In a time when land prices were soaring in Dublin and housing supply in soughtafter areas was tightening, the inspired reinvention by architects Douglas Wallace proved a winner, albeit with the addition of elevators to get up and down those stacked floors.
Ireland’s Georgian Square for the new millennium was named Edward Square, not after English royalty, aristocracy or empire heroes, but after the development company, Gerry Barrett’s Edward Holdings. It would be 2004, near the pinnacle of the madness, before the €150m development was launched, with its 4,000 sq ft city homes. It made headlines again when it appeared to sell out in two days, with properties selling for up to €4.5m.

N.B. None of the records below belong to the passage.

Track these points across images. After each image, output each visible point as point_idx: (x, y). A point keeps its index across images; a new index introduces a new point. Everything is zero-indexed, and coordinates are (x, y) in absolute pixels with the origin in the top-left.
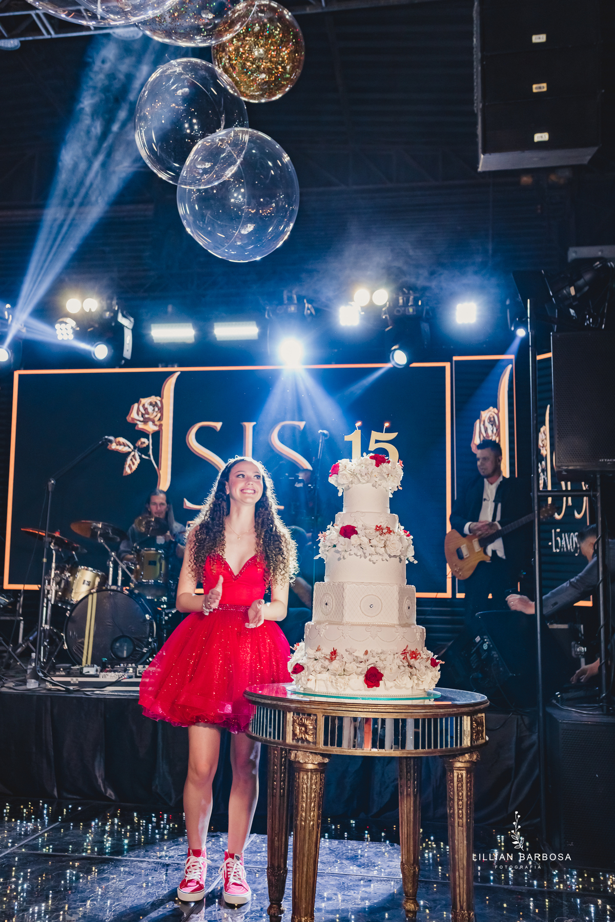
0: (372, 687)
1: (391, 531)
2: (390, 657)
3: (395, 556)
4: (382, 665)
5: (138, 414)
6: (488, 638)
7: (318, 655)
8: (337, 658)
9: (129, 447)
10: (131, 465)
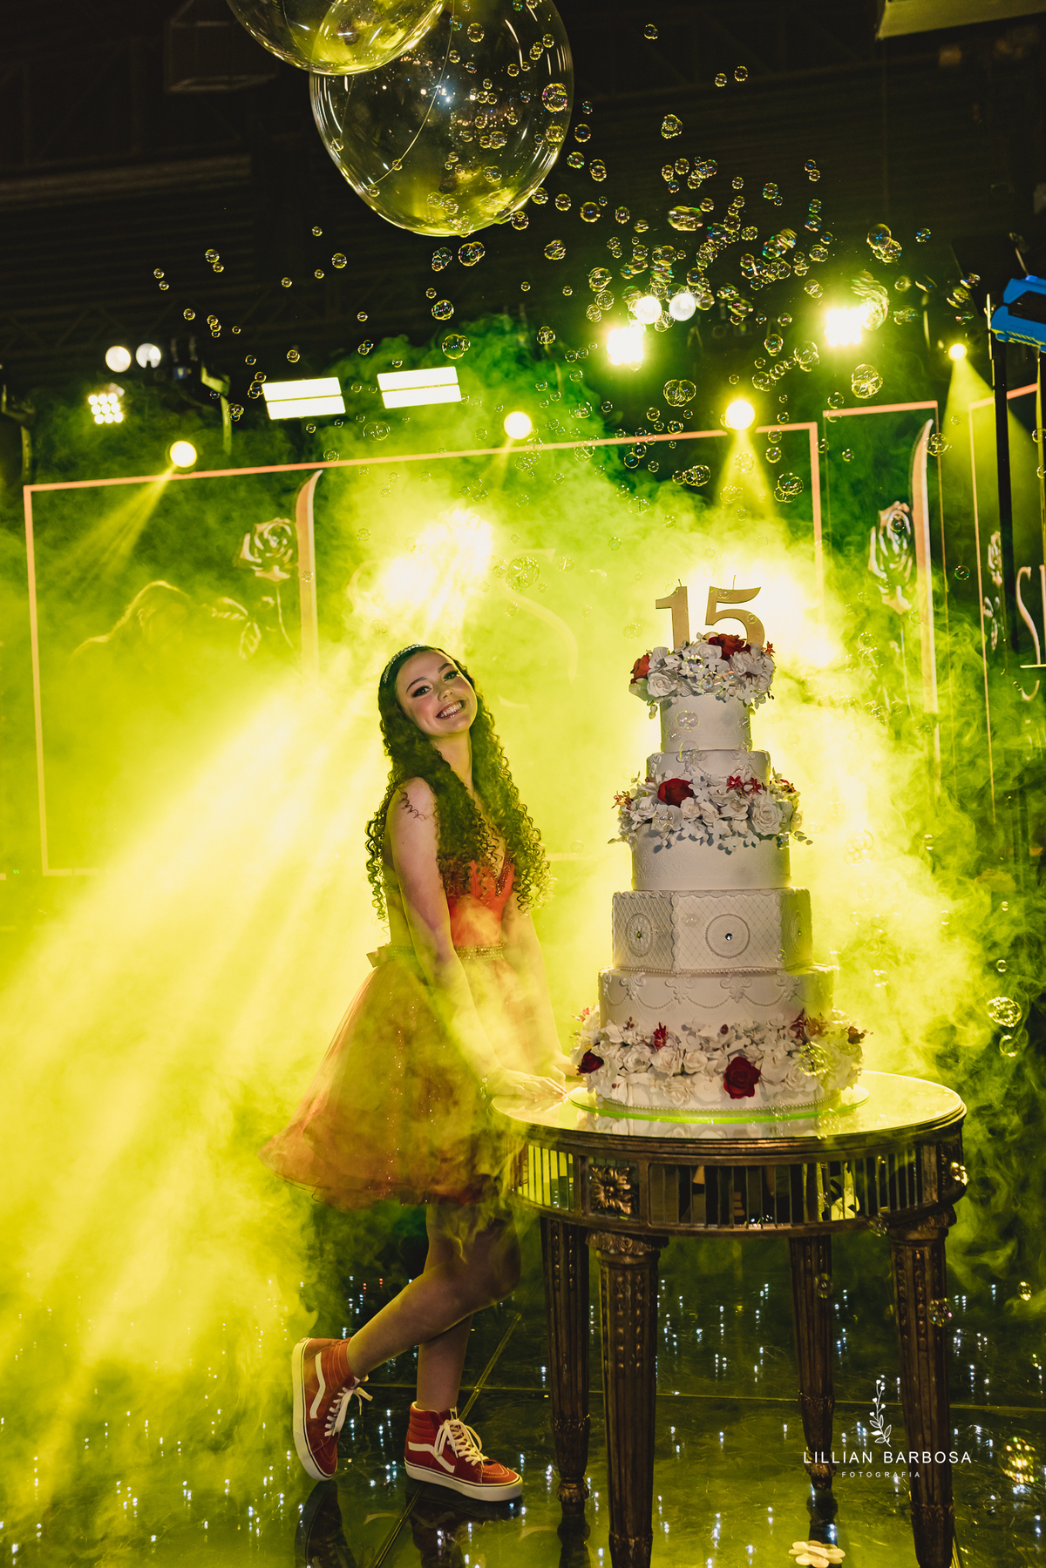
0: (739, 1096)
1: (759, 787)
2: (772, 1036)
3: (770, 837)
4: (757, 1054)
5: (252, 552)
7: (630, 1036)
8: (669, 1042)
9: (242, 614)
10: (247, 647)
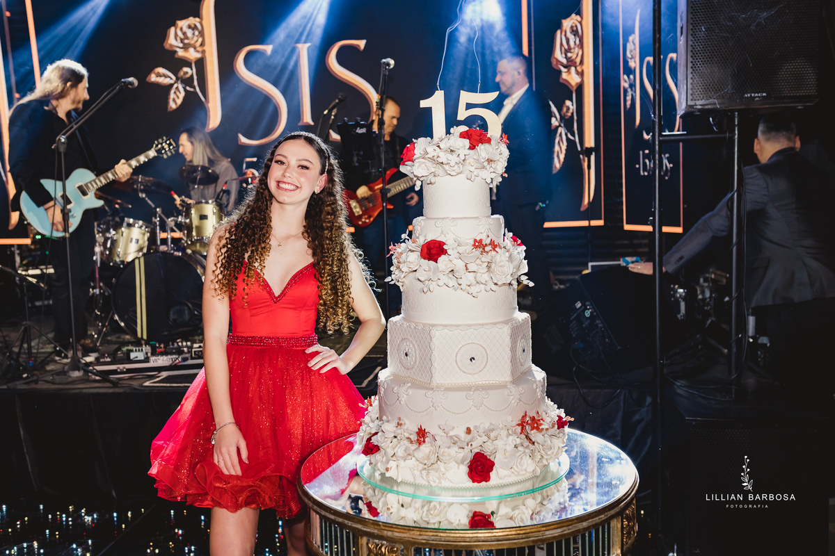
0: (479, 481)
1: (495, 246)
2: (504, 433)
4: (491, 448)
5: (176, 40)
6: (591, 304)
7: (399, 434)
8: (427, 440)
9: (171, 79)
10: (176, 99)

Now a home at Edward Square is to spearhead an attempt to completely overhaul the Irish property auction system.
Recently we saw the reconfiguration of Allsop Space (known for selling 200 properties at a time in attendance auctions frequented by thousands) into the new brand BidX1. The latter is now taking its mass auction concept online only.
Later this month, on September 27 and 28, BidX1 will auction over 300 lots online totalling more than €60m on reserve. The jewel in the residential crown is Number 10 Edward Square, a five-bedroom home comprising a basement, ground floor and three floors overhead in the concept Dublin 4 scheme.
Number 10, which stretches to 4,300 sq ft, has a reserved price of €2.3m and, alongside some of the other high-end abodes, will test whether or not online only mass auctions can work in Ireland when it comes to luxury home sales.
The auction will also test prices on Edward Square — the last recorded sales here took place two years ago in 2015 when a clutch of homes sold for around €1.4m, while number 9 adjoin- ing, changed hands in that year for €1.8m. Recently Lisney sold No9 again after advertising the property at €2.75m. It’s a slightly smaller home than number 10 but the deal has yet to appear on the property register.
Number 10 is Lot 35 and from the top comprises a third-floor living room which could also be an apartment; two floors in the middle, each containing two bedrooms and an ensuite each, an entrance level with a hall, two interlinking receptions and a huge garden level with an open plan kitchen/living area, a family room, a courtyard and a garage. There’s a lift and a 70 foot long rear garden, just as the Georgians had.
Features include substantial terrace spaces, marble bathroom tiling, a kitchen by Boffi with Gagganeau appliances, a home cinema and staircase with bronze balustrades. The address speaks for itself.